The Hot Club of San Francisco is an American gypsy jazz band. Led by guitarist, songwriter, and arranger Paul 'Pazzo' Mehling, the group uses the instrumentation of violin, bass, and guitars from Django Reinhardt and Stephane Grappelli’s  Quintette du Hot Club de France and performs arrangements of gypsy jazz standards, pop songs, and original compositions by Mehling. The Hot Club of San Francisco includes violinist Evan Price, the vocals of various members, and a swing rhythm section. In the book, Django Reinhardt and the Illustrated History of Gypsy Jazz, Michael Dregni refers to the Hot Club of San Francisco as "one of the first American gypsy jazz bands."

● ● ● ● ● ● ●

- Goal 1:
Format the records as a numbered list, leaving out blank lines, covering only the stretch from the start of the records through the line containing "collector number: 13727".

● ● ● ● ● ● ●

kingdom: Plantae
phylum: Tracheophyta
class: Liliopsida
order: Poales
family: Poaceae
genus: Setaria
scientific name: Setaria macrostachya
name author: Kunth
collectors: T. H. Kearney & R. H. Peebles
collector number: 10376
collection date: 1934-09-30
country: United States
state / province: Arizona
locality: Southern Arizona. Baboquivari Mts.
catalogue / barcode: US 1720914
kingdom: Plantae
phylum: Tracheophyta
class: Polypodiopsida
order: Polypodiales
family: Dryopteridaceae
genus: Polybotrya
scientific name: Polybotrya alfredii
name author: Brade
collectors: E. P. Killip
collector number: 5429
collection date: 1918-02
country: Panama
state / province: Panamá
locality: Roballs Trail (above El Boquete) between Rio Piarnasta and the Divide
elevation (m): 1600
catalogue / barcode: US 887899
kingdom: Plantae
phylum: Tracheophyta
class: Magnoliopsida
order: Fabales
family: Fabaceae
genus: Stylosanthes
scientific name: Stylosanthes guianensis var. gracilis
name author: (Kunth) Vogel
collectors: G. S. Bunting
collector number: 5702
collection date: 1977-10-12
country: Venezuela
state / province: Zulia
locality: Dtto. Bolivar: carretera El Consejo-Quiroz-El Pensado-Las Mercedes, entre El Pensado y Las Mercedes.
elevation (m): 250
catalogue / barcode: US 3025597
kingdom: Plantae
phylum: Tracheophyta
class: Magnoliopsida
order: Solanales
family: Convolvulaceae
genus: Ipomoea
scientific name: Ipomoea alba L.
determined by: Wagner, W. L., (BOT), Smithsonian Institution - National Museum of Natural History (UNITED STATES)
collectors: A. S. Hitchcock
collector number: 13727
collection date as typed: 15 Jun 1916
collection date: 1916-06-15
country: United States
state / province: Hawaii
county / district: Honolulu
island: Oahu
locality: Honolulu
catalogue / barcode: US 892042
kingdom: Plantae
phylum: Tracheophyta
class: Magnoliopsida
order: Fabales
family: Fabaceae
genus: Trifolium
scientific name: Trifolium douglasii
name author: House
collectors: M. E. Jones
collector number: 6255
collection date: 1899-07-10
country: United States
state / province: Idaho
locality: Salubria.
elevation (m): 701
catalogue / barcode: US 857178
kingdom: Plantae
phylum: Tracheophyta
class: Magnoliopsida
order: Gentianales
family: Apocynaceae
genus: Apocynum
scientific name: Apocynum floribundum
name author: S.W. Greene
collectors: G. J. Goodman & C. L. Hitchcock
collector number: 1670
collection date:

● ● ● ● ● ● ●

- Goal 2:
Copy out the passage about the Hot Club of San Francisco word for word.

- Task output 1:
1. kingdom: Plantae
2. phylum: Tracheophyta
3. class: Liliopsida
4. order: Poales
5. family: Poaceae
6. genus: Setaria
7. scientific name: Setaria macrostachya
8. name author: Kunth
9. collectors: T. H. Kearney & R. H. Peebles
10. collector number: 10376
11. collection date: 1934-09-30
12. country: United States
13. state / province: Arizona
14. locality: Southern Arizona. Baboquivari Mts.
15. catalogue / barcode: US 1720914
16. kingdom: Plantae
17. phylum: Tracheophyta
18. class: Polypodiopsida
19. order: Polypodiales
20. family: Dryopteridaceae
21. genus: Polybotrya
22. scientific name: Polybotrya alfredii
23. name author: Brade
24. collectors: E. P. Killip
25. collector number: 5429
26. collection date: 1918-02
27. country: Panama
28. state / province: Panamá
29. locality: Roballs Trail (above El Boquete) between Rio Piarnasta and the Divide
30. elevation (m): 1600
31. catalogue / barcode: US 887899
32. kingdom: Plantae
33. phylum: Tracheophyta
34. class: Magnoliopsida
35. order: Fabales
36. family: Fabaceae
37. genus: Stylosanthes
38. scientific name: Stylosanthes guianensis var. gracilis
39. name author: (Kunth) Vogel
40. collectors: G. S. Bunting
41. collector number: 5702
42. collection date: 1977-10-12
43. country: Venezuela
44. state / province: Zulia
45. locality: Dtto. Bolivar: carretera El Consejo-Quiroz-El Pensado-Las Mercedes, entre El Pensado y Las Mercedes.
46. elevation (m): 250
47. catalogue / barcode: US 3025597
48. kingdom: Plantae
49. phylum: Tracheophyta
50. class: Magnoliopsida
51. order: Solanales
52. family: Convolvulaceae
53. genus: Ipomoea
54. scientific name: Ipomoea alba L.
55. determined by: Wagner, W. L., (BOT), Smithsonian Institution - National Museum of Natural History (UNITED STATES)
56. collectors: A. S. Hitchcock
57. collector number: 13727

- Task output 2:
The Hot Club of San Francisco is an American gypsy jazz band. Led by guitarist, songwriter, and arranger Paul 'Pazzo' Mehling, the group uses the instrumentation of violin, bass, and guitars from Django Reinhardt and Stephane Grappelli’s  Quintette du Hot Club de France and performs arrangements of gypsy jazz standards, pop songs, and original compositions by Mehling. The Hot Club of San Francisco includes violinist Evan Price, the vocals of various members, and a swing rhythm section. In the book, Django Reinhardt and the Illustrated History of Gypsy Jazz, Michael Dregni refers to the Hot Club of San Francisco as "one of the first American gypsy jazz bands."